The future of ride-sharing companies has hung in the balance for more than two years while class actions and labor complaints were pending against industry giants Uber, Lyft and others. The ride-sharing companies have primarily fought with their drivers over the driver’s employment status—a conflict between whether the drivers are employees entitled to benefits or independent contractors responsible for paying for their own expenses such as gas and vehicle maintenance. (See our earlier posts,Uber Is Driving an Unknown Road and Avoiding Uber Trouble via Good Terms of Service.) After a tide of unfavorable court decisions for its competitor Uber, on Tuesday, Lyft agreed to settle a California class-action lawsuit brought in 2013 by its drivers seeking reclassification from independent contractor to full-time employees and the benefits associated with employee status.
Meanwhile, Uber continues to aggressively battle with its drivers. On December 9, 2015, Uber’s drivers won an important victory when the court issued its final order certifying the case as a class action. Under this decision, the case will now include all drivers who have contracted with Uber directly and in their own name in California since 2009. And last June, the California Labor Commissioner ruled that an Uber driver was an employee, not an independent contractor, and ordered Uber to reimburse the driver for her expenses. (Uber has appealed the decision.) Like the California Labor Commissioner, the California Unemployment Insurance Appeals Board ruled that Uber drivers are “employees” for the sake of obtaining unemployment benefits.
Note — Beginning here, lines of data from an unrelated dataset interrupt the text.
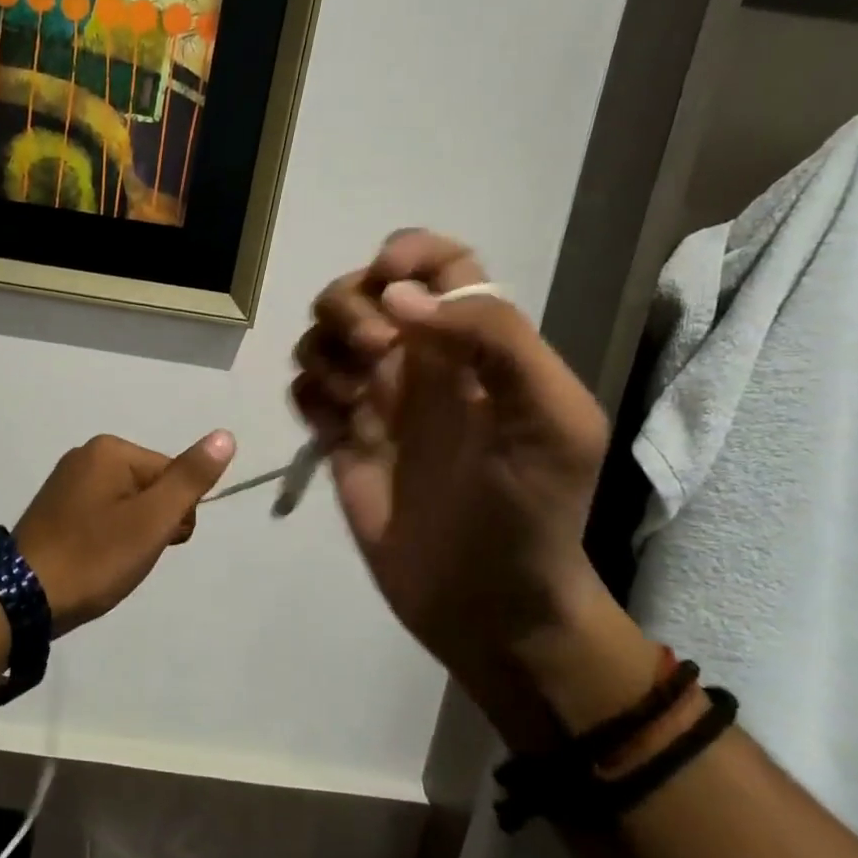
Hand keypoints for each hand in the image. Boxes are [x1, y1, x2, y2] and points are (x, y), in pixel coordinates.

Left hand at [13, 431, 235, 632]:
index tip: (156, 544)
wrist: (23, 597)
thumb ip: (190, 478)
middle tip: (129, 555)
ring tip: (110, 562)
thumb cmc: (95, 557)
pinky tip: (94, 560)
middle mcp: (85, 455)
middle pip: (149, 487)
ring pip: (127, 505)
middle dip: (152, 524)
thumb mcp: (152, 520)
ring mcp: (65, 481)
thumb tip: (225, 436)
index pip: (173, 476)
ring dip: (131, 535)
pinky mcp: (54, 508)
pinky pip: (101, 516)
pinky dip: (106, 539)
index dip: (175, 516)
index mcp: (109, 450)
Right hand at [292, 232, 626, 737]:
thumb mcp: (552, 423)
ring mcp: (376, 403)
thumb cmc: (532, 514)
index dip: (410, 253)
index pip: (441, 264)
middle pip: (363, 290)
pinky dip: (308, 394)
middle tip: (377, 356)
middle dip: (353, 306)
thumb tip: (401, 298)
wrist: (489, 604)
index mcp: (476, 347)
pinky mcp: (341, 441)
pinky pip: (305, 391)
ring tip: (351, 400)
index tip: (389, 282)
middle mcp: (422, 363)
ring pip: (324, 335)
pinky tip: (332, 426)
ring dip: (325, 348)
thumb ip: (494, 340)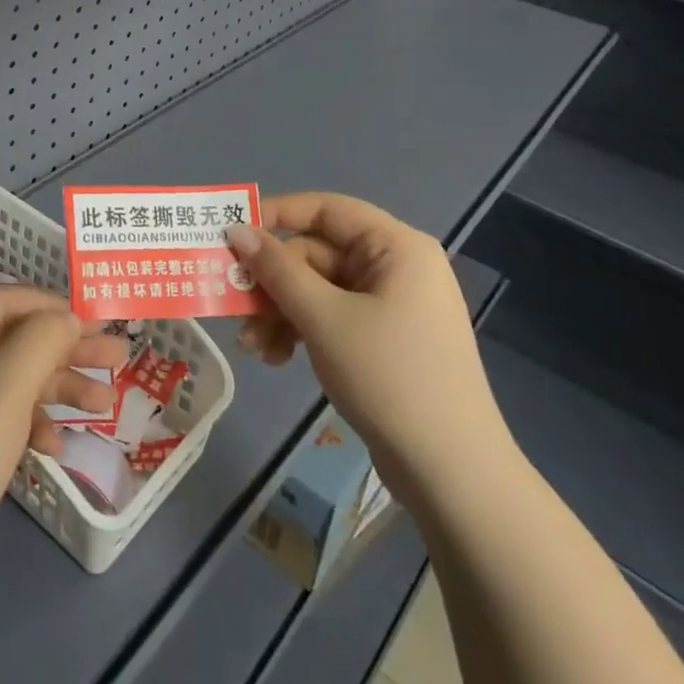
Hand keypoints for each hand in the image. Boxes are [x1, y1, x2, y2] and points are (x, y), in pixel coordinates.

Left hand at [0, 287, 128, 606]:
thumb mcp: (4, 390)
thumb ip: (41, 340)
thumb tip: (67, 316)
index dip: (51, 307)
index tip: (98, 316)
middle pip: (8, 340)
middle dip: (63, 351)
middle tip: (117, 354)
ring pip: (8, 379)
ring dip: (56, 389)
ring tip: (107, 402)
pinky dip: (29, 423)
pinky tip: (57, 445)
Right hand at [228, 194, 512, 498]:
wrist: (452, 474)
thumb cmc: (389, 377)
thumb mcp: (323, 318)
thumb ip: (277, 269)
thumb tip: (237, 230)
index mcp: (396, 246)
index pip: (326, 209)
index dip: (276, 215)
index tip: (231, 234)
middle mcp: (397, 266)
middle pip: (317, 254)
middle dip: (273, 284)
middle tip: (236, 308)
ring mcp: (393, 305)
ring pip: (319, 289)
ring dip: (281, 312)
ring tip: (253, 347)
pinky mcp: (385, 339)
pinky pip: (332, 316)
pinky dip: (302, 330)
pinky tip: (278, 358)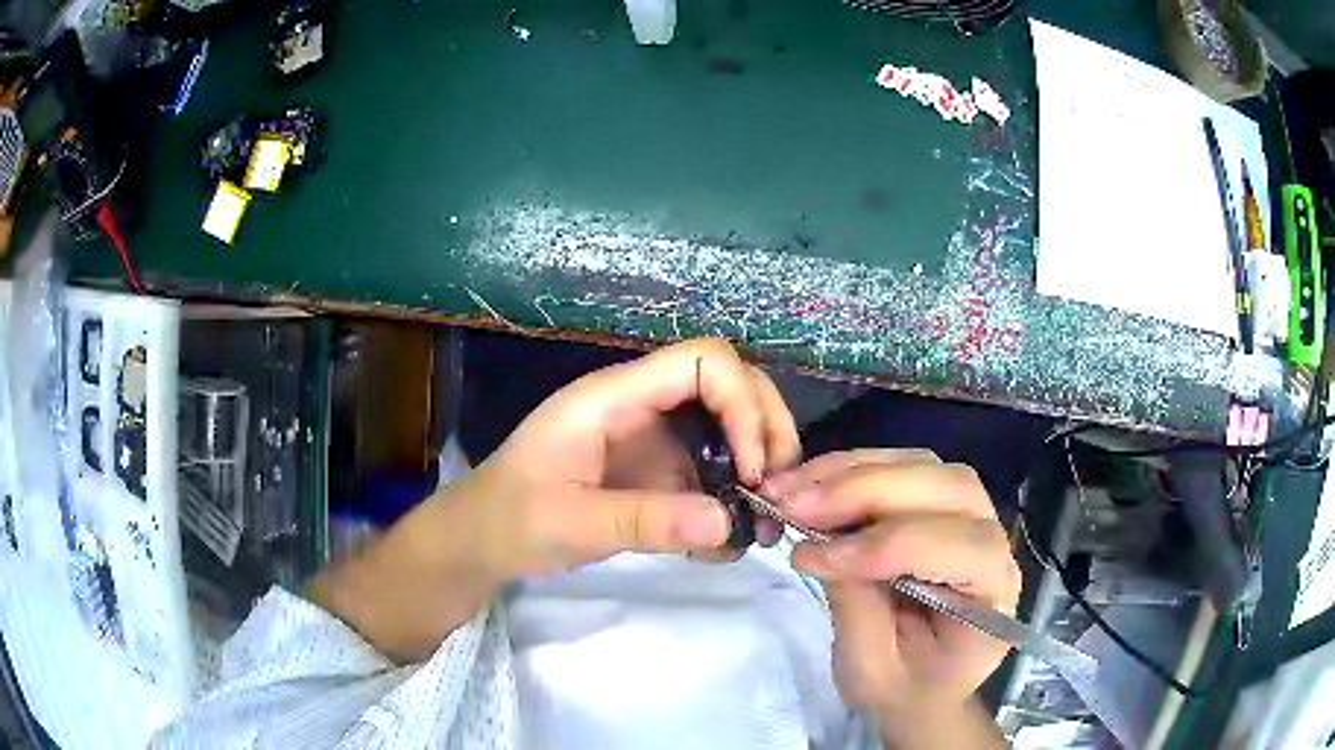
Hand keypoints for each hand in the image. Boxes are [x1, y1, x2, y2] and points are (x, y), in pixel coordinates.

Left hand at [463, 337, 798, 579]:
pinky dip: (730, 503)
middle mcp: (641, 407)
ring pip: (729, 430)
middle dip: (766, 431)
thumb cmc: (510, 520)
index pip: (703, 362)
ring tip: (764, 527)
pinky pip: (709, 474)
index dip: (742, 405)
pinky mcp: (655, 473)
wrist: (480, 542)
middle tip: (778, 493)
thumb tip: (730, 522)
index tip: (752, 470)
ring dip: (757, 471)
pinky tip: (725, 544)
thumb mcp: (572, 522)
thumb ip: (647, 521)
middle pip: (730, 386)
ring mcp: (651, 440)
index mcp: (614, 397)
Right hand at [763, 450, 1019, 739]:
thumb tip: (815, 546)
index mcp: (993, 596)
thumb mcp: (870, 670)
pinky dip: (853, 469)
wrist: (923, 686)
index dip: (886, 545)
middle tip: (793, 504)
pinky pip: (903, 466)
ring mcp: (972, 515)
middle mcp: (995, 543)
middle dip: (865, 491)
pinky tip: (812, 483)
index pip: (958, 548)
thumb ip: (854, 608)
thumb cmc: (904, 689)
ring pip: (925, 467)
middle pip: (947, 488)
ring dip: (853, 471)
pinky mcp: (941, 504)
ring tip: (791, 490)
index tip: (813, 557)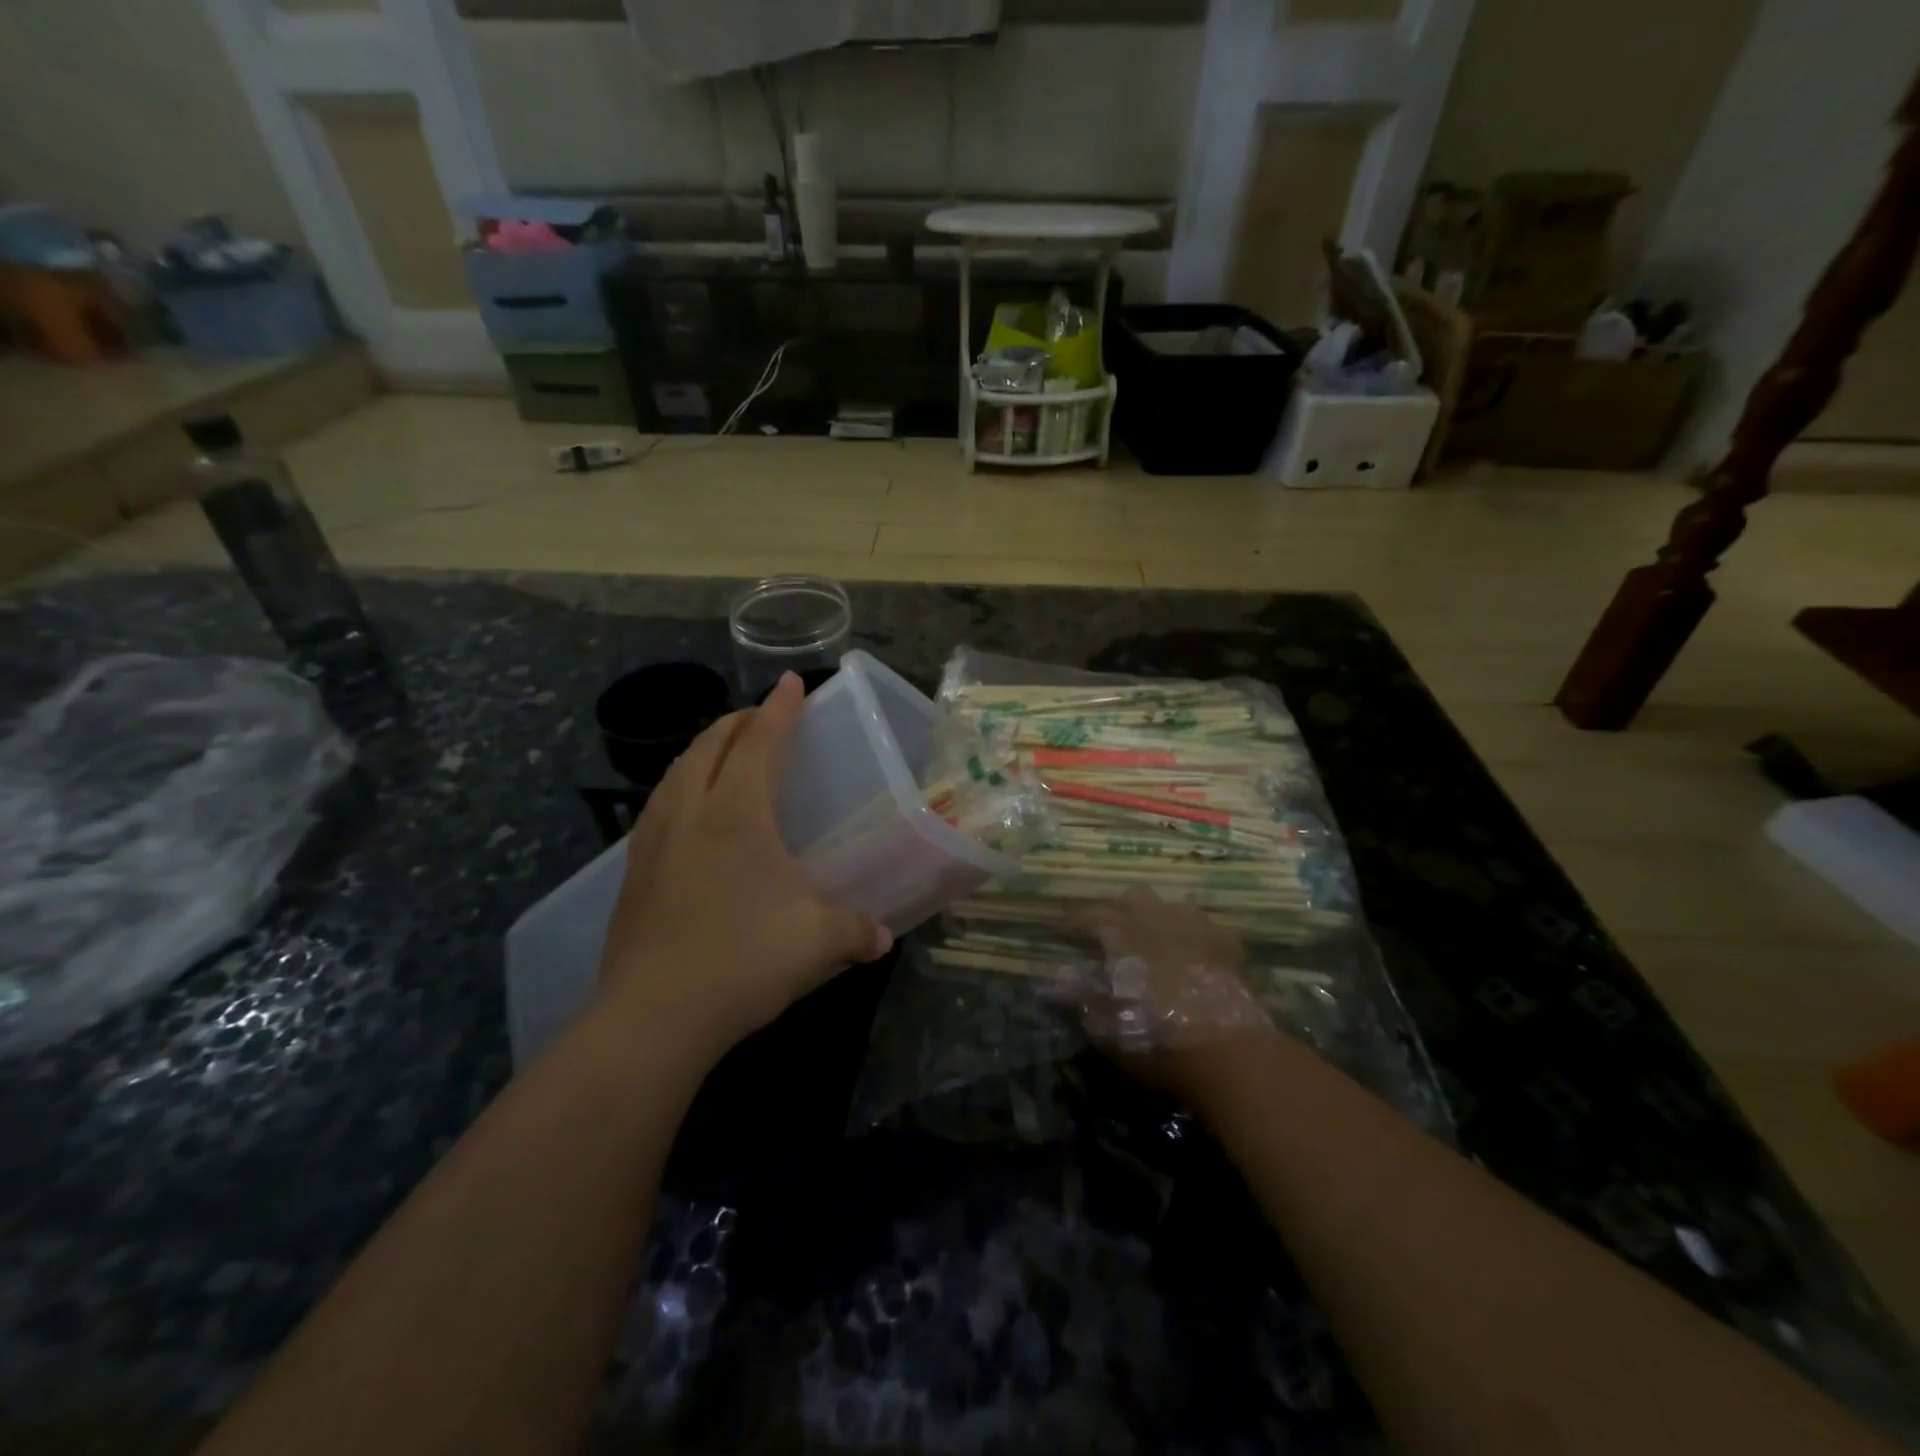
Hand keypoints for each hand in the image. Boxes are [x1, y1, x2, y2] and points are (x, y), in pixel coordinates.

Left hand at [595, 672, 892, 1061]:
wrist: (652, 1016)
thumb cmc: (743, 958)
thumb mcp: (818, 941)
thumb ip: (856, 930)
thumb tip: (882, 938)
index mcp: (736, 812)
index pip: (760, 741)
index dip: (780, 708)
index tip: (793, 682)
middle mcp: (689, 813)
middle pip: (709, 745)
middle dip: (738, 722)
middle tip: (763, 718)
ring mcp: (652, 842)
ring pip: (676, 774)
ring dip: (703, 752)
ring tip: (723, 756)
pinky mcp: (632, 875)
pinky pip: (659, 809)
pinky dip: (681, 790)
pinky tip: (691, 817)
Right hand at [1069, 888, 1275, 1106]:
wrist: (1229, 1054)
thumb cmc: (1158, 1042)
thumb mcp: (1108, 1028)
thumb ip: (1082, 997)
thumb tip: (1059, 975)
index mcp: (1123, 937)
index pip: (1090, 915)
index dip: (1074, 918)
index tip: (1063, 923)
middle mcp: (1158, 922)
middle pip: (1134, 897)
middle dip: (1120, 907)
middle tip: (1111, 928)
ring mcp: (1196, 929)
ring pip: (1173, 903)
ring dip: (1160, 914)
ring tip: (1155, 933)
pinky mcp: (1227, 946)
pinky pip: (1210, 924)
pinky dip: (1198, 930)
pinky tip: (1197, 944)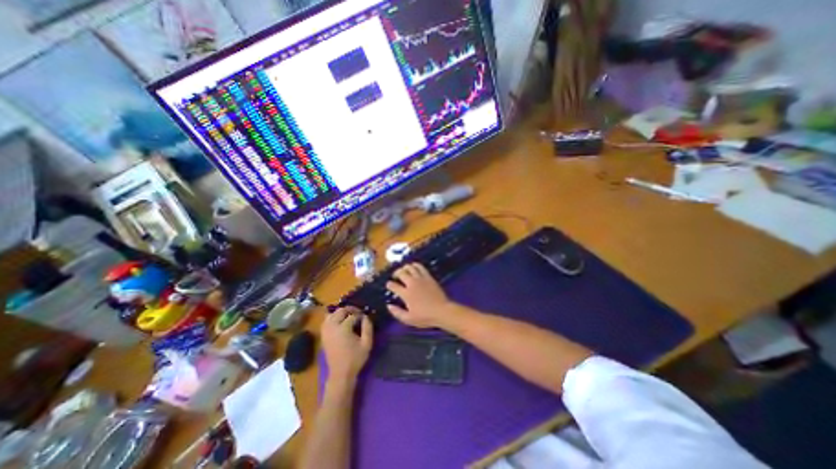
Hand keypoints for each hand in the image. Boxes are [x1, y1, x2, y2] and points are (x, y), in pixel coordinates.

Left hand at [322, 308, 371, 380]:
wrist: (340, 374)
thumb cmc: (355, 359)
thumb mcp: (367, 343)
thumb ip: (368, 327)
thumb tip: (366, 316)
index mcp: (343, 328)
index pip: (353, 315)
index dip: (360, 314)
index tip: (365, 317)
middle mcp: (332, 327)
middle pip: (340, 311)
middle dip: (350, 309)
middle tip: (358, 313)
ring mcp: (326, 331)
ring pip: (331, 314)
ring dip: (340, 312)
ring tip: (349, 315)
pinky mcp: (323, 335)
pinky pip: (326, 321)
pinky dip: (333, 317)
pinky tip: (340, 321)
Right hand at [387, 264, 454, 328]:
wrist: (442, 311)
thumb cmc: (425, 317)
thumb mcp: (408, 319)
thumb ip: (397, 312)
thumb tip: (389, 305)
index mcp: (406, 294)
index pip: (394, 285)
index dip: (389, 285)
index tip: (389, 285)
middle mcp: (412, 283)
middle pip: (401, 273)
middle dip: (396, 273)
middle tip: (395, 276)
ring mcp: (421, 278)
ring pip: (410, 267)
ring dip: (405, 267)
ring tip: (404, 270)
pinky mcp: (428, 276)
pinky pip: (420, 267)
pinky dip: (415, 265)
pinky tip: (414, 267)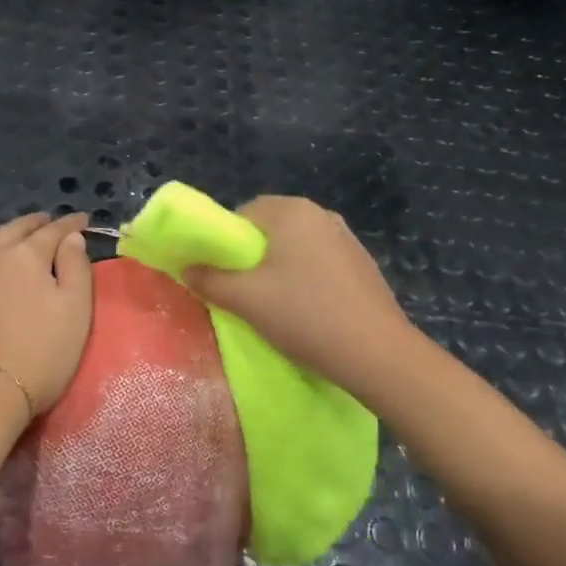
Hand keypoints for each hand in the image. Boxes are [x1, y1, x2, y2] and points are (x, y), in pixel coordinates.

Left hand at [0, 212, 94, 423]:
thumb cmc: (37, 354)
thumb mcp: (75, 312)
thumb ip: (76, 267)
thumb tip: (72, 238)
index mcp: (26, 253)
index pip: (54, 230)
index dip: (71, 224)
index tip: (83, 220)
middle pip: (16, 228)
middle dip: (37, 224)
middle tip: (50, 224)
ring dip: (6, 236)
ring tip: (17, 239)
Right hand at [183, 196, 408, 392]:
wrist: (378, 354)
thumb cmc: (304, 316)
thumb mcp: (245, 300)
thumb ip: (209, 280)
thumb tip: (187, 269)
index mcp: (291, 211)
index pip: (242, 213)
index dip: (224, 242)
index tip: (221, 275)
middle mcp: (321, 214)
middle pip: (270, 228)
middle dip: (251, 256)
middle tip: (243, 292)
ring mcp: (346, 238)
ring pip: (295, 246)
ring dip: (279, 268)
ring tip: (274, 304)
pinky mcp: (362, 264)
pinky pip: (319, 262)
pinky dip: (305, 278)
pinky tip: (307, 310)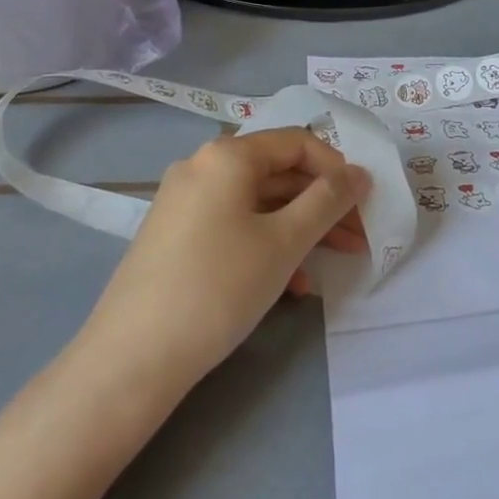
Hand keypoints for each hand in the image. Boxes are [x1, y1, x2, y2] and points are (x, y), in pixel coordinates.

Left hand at [83, 129, 369, 392]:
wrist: (134, 356)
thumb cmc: (219, 286)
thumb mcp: (285, 241)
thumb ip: (328, 201)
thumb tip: (360, 173)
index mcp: (227, 155)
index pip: (298, 142)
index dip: (338, 169)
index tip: (364, 204)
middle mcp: (202, 167)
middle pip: (278, 172)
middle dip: (322, 203)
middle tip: (358, 237)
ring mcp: (184, 202)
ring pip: (258, 203)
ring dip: (300, 227)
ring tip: (332, 262)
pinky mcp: (176, 235)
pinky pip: (234, 225)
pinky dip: (267, 244)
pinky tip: (290, 284)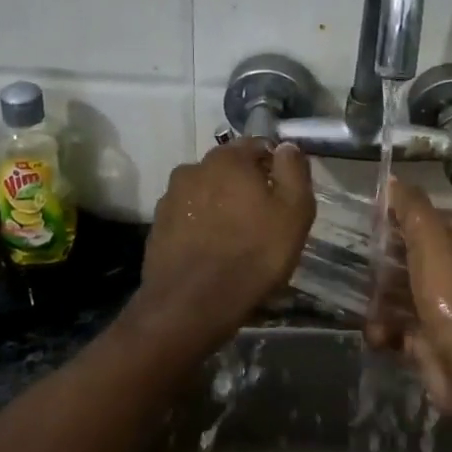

So while Uber continues to try to protect its worker classification scheme in the courts, Lyft appears to have made a business decision to preserve its own classification scheme through a settlement. Pursuant to the Lyft-proposed settlement, the company’s drivers will continue to be classified as independent contractors. In exchange, Lyft agreed to pay $12.25 million to the settlement class and will amend the Terms of Service (TOS) that drivers accept when signing up with Lyft. The new TOS will be consistent with California’s law governing independent contractors. Lyft will also change its policy of terminating drivers at will. Under the settlement agreement, Lyft can only terminate drivers for specific reasons. The settlement remains subject to court approval.
Uber’s tenacious litigation strategy and Lyft’s settlement strategy are both likely motivated by a desire to protect and preserve their business models. Uber, Lyft and gig economy companies generally depend on flexible independent contractor labor to maintain the profitability of their businesses. For these sharing economy businesses, the outcome of worker classification cases is critical to survival. For example, just last year, the cleaning services company Homejoy shut down citing the worker classification cases filed against Uber, Lyft and others as the motivating factor. Bloomberg reported that in an investor prospectus, Morgan Stanley listed worker classification as a risk factor for an investment in Uber.
If approved by the court, Lyft’s settlement, allowing it to continue to operate with independent contractors and without class action litigation looming in the background, may be the key to company’s future success and growth. It will be interesting to see how Lyft’s settlement influences other sharing economy businesses relying on independent contractors.